AUSGEWÄHLTER TEXT:
Teheran wartet weiter auf Milliarden
Von Knut Mellenthin
Bei einer Bank im Fürstentum Katar auf der arabischen Halbinsel liegen immer noch sechs Milliarden US-Dollar »eingefroren«, auf die Iran keinen Zugriff hat, obwohl sie rechtmäßiges Eigentum iranischer Unternehmen sind. Auf diese heikle, nur selten öffentlich erwähnte Tatsache machte das Staatsoberhaupt der Islamischen Republik, »Revolutionsführer« Ajatollah Ali Khamenei, am Mittwoch aufmerksam.

[Datensätze]
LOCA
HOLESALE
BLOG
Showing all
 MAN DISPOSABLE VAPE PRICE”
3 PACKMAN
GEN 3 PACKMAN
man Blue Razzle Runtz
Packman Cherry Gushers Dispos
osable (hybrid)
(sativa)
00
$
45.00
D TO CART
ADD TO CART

IHRE AUFGABEN:
1. Geben Sie aus dem Text den Abschnitt von „Teheran wartet weiter“ bis einschließlich „am Mittwoch aufmerksam.“ wortgetreu aus.
2. Übersetzen Sie den folgenden Satz aus dem Text ins Englische: »Auf diese heikle, nur selten öffentlich erwähnte Tatsache machte das Staatsoberhaupt der Islamischen Republik, »Revolutionsführer« Ajatollah Ali Khamenei, am Mittwoch aufmerksam.«
Arbeiten Sie ausschließlich mit dem Text und nicht mit dem Material.

LÖSUNGEN:
1.
Teheran wartet weiter auf Milliarden
Von Knut Mellenthin
Bei einer Bank im Fürstentum Katar auf der arabischen Halbinsel liegen immer noch sechs Milliarden US-Dollar »eingefroren«, auf die Iran keinen Zugriff hat, obwohl sie rechtmäßiges Eigentum iranischer Unternehmen sind. Auf diese heikle, nur selten öffentlich erwähnte Tatsache machte das Staatsoberhaupt der Islamischen Republik, »Revolutionsführer« Ajatollah Ali Khamenei, am Mittwoch aufmerksam.

2. On Wednesday, the head of state of the Islamic Republic, "Leader of the Revolution" Ayatollah Ali Khamenei, drew attention to this sensitive fact, which is only rarely mentioned in public.